One of the few remaining manufacturing companies, Caribbean Cement, like most survivors, is minority owned by Jamaicans.

I’ve decided to take a break from writing, get off my butt and get some other action going. Jamaica is looking at an election in three years, with one of two deadbeat political parties expected to again take us on that ride to nowhere. I hear some calling for boycotting elections, but I think that’s a lousy option. We the people should be able to direct our fate. If we do not take charge, it’ll be the citizens who suffer, not the politicians.

What do you think, can the National Democratic Movement (NDM) be resuscitated in the hands of the right leadership, someone with the calibre of contractor general, Greg Christie? I wasn’t really around during the NDM’s most active period and thus was not acquanted with the party’s impact. But what do you think? People are weary and sufering post-traumatic stress disorder from the bloodbath, the stink of the corruption and the lack of any contrition on the part of our current miserable crop of leaders.

It will be a tragedy if either one of them returns, unrepentant and gloating, to continue feeding at the trough and feeding the nation the bullsh*t we’ve been choking on since independence. Even their garrison residents are finally wising up to the fact that, in the immortal words of Malcolm X, “we’ve been took, we’ve been had, we’ve been misled”. It’s just that the masses have resigned themselves to being ruled by kleptocrats for they feel there is no other option.
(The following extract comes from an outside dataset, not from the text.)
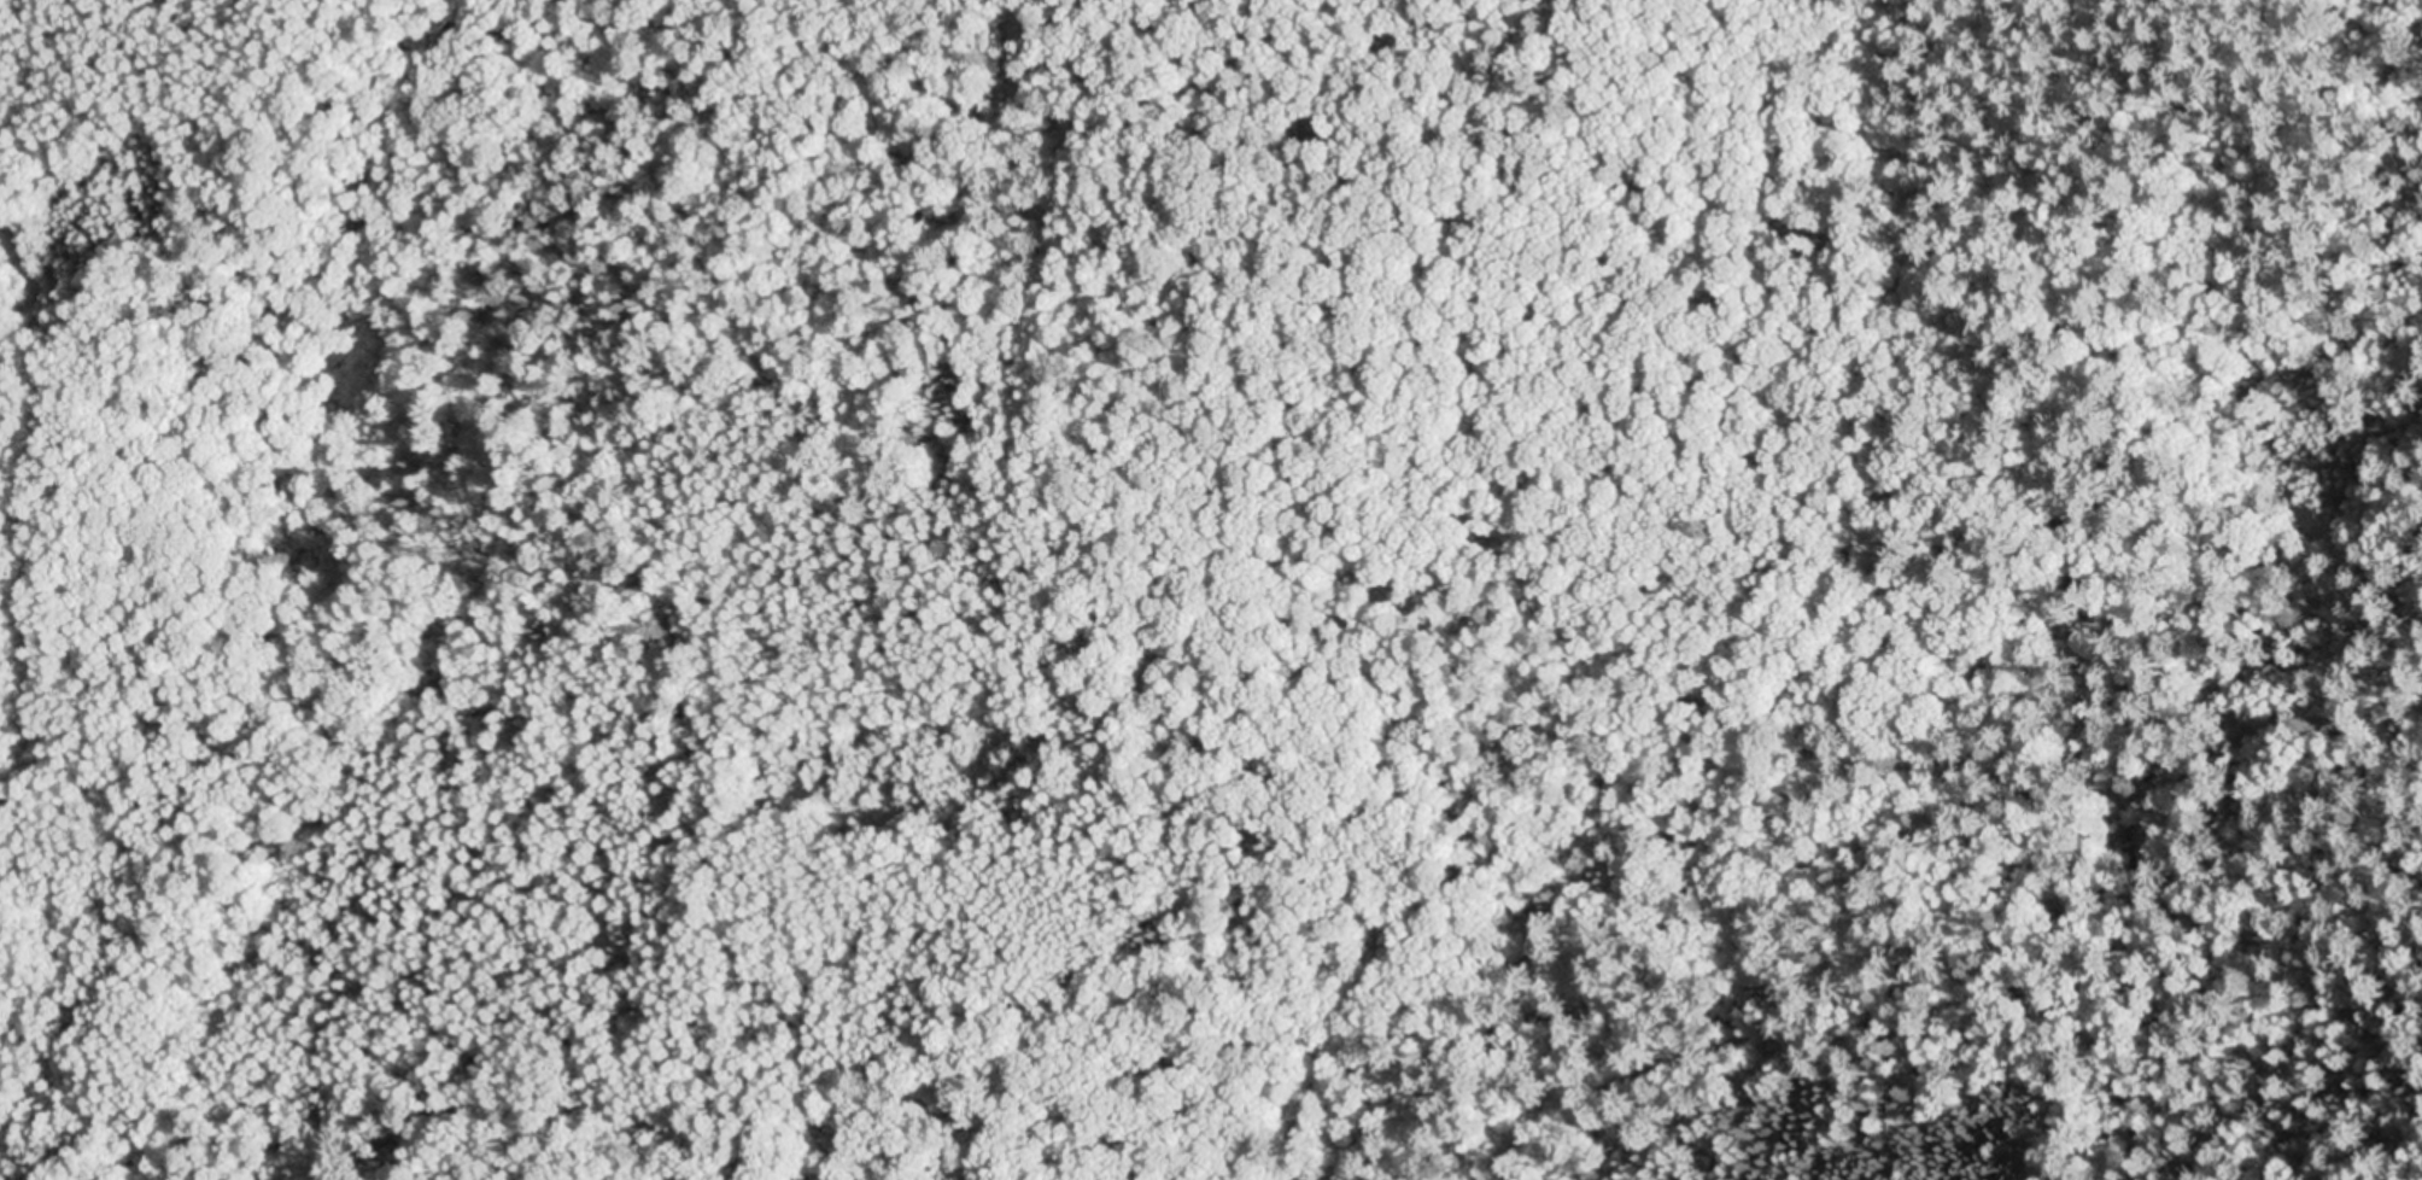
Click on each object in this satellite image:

I remember waving the new Jamaican flag in my little fist at 7 years old as soon as the Union Jack was with much ceremony replaced, and what hope our parents had at the birthing of our new nation! Those insufferable British colonialists had left us a vibrant mass transit system with the JOS network and the Railway Corporation.

My parents said we had tramcars at one time, just like those in San Francisco. But we mash it up. Jamaica Public Service Co the power company and the National Water Commission were in excellent shape. Queen Victoria Park, downtown Kingston, was always perfectly groomed, in bloom, and after dark pungent with the fragrance of night jasmine. There was even a working fountain and public restrooms. The cement factory was ours, the silos standing proud on the way to the airport. But we give dem wey. And we don’t believe maintenance is important; we erect monuments with flourish and leave them to maintain themselves to dereliction.

Growing up, I remember the Purina Chows silo, the huge Tia Maria bottle atop the factory building out by Four Miles, with Red Stripe, Canada Dry sodas, Metal Box, Juredini, Seprod, Diamond Mineral Water, and many other factories in that Industrial complex. I remember the factory grounds being well manicured and the buildings spotless. Cremo and United Dairy Farmers supplied us with ice cream, D&G used to belong to us. So did our own Blue Mountain coffee brand. And we developed a bustling free zone industrial complex as well. What went wrong?

A demitasse of Blue Mountain coffee sells in Tokyo for over US$12! Where has all this profit gone?

We share in the blame, for we have not really been model citizens. We have not spoken out and we haven’t stood up. But it’s not too late. We need to soundly reject the present crop of politicians. They have served themselves and not the people. They have ruined the country and our reputation, misappropriated our birthright, and will ride off into the sunset with the spoils.

But we must NOT give them an opportunity to finish us off. We must reject them. We cannot and must not be limited to the JLPNP – for the old farts aren’t going to let go – and let those with vision and energy lead. And the youth currently among them have been already contaminated.

The NDM may just be on the hunt for a leader, but the party needs membership. I think we should support it. What do you think?